BudiBadu Logo

Samplebadu

Code with Example
BudiBadu Logo
Samplebadu

Go by Example: Goroutines

Go 1.23

Dive into Concurrency with Goroutines, Go's lightweight threads. This example demonstrates how to launch concurrent functions using the `go` keyword, explaining their non-blocking nature and how the Go runtime schedules them efficiently.

Code

package main

import (
    "fmt"
    "time"
)

func f(from string) {
    for i := 0; i < 3; i++ {
        fmt.Println(from, ":", i)
    }
}

func main() {
    // Synchronous call
    f("direct")

    // Goroutine call
    go f("goroutine")

    // Anonymous function goroutine
    go func(msg string) {
        fmt.Println(msg)
    }("going")

    // Wait for goroutines to finish
    time.Sleep(time.Second)
    fmt.Println("done")
}

Explanation

Goroutines are the cornerstone of Go's concurrency model, representing lightweight threads of execution managed entirely by the Go runtime rather than the operating system. Unlike OS threads that typically consume 1-8MB of stack space, goroutines start with a tiny 2KB stack that can grow and shrink dynamically as needed. This efficiency allows a single Go program to run thousands or even millions of concurrent goroutines without exhausting system resources.

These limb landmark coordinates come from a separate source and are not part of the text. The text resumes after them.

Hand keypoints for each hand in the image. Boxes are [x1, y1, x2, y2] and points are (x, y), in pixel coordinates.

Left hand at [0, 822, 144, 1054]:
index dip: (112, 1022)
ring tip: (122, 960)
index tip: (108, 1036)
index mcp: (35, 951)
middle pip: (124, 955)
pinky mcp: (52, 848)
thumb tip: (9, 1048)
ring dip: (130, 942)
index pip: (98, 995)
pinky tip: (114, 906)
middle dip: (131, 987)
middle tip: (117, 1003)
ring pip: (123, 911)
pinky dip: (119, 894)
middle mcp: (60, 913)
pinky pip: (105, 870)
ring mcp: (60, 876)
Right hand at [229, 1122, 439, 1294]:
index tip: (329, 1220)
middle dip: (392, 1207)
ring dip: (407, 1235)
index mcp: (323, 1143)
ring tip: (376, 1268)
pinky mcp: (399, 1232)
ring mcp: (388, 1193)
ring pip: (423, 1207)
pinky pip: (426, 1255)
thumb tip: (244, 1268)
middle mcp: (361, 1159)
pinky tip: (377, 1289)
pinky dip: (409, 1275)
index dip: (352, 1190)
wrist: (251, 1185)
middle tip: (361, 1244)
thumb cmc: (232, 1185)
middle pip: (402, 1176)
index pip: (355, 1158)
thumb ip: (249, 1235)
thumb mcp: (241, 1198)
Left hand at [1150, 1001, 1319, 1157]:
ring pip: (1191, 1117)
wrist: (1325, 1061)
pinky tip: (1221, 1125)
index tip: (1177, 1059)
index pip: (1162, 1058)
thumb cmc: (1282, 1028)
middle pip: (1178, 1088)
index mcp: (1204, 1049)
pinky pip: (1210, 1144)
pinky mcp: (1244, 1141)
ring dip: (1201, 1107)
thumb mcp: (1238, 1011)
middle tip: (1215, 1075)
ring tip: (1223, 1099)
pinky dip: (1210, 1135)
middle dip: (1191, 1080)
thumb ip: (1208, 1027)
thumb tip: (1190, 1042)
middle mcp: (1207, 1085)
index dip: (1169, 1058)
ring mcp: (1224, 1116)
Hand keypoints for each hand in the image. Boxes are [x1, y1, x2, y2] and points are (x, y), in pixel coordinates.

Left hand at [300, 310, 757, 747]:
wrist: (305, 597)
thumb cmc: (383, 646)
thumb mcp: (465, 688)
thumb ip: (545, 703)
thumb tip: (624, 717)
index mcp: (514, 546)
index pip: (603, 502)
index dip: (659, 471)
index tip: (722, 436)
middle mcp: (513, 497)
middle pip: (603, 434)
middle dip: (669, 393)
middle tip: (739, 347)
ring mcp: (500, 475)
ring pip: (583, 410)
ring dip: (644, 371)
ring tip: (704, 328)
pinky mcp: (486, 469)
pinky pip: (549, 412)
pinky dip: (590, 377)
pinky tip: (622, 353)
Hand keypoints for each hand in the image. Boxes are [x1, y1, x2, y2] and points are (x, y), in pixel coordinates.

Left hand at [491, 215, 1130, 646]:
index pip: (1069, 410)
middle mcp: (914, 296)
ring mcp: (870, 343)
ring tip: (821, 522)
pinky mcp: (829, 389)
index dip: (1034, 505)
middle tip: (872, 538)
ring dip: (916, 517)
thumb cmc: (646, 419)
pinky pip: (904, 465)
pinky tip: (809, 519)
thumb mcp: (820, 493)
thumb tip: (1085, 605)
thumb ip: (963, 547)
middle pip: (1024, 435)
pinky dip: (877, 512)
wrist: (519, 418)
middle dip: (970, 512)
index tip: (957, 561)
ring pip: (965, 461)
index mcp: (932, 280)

Creating a goroutine is remarkably simple—just prefix any function call with the go keyword. This launches the function execution concurrently with the calling code, and control returns immediately to the caller without waiting for the function to complete. The Go runtime employs a sophisticated M:N scheduler that multiplexes many goroutines onto a smaller number of OS threads, using techniques like work-stealing to balance load and cooperative scheduling to handle blocking operations efficiently.

Key characteristics of goroutines:

  • Extremely lightweight (2KB initial stack vs 1-8MB for OS threads)
  • Managed by Go runtime's efficient scheduler, not the OS
  • Fast creation and context-switching compared to OS threads
  • Communicate via channels following CSP (Communicating Sequential Processes) model
  • If main() exits, all goroutines terminate immediately

Code Breakdown

16
Standard synchronous function call. The program waits for it to finish before moving on.
19
Starting a new goroutine. The function f runs concurrently with the main function. The program does NOT wait for it to finish immediately.
22-24
You can also start goroutines for anonymous functions. This is very common for small, one-off concurrent tasks.
27
We sleep to prevent the program from exiting immediately. If main() returns, all goroutines are terminated instantly.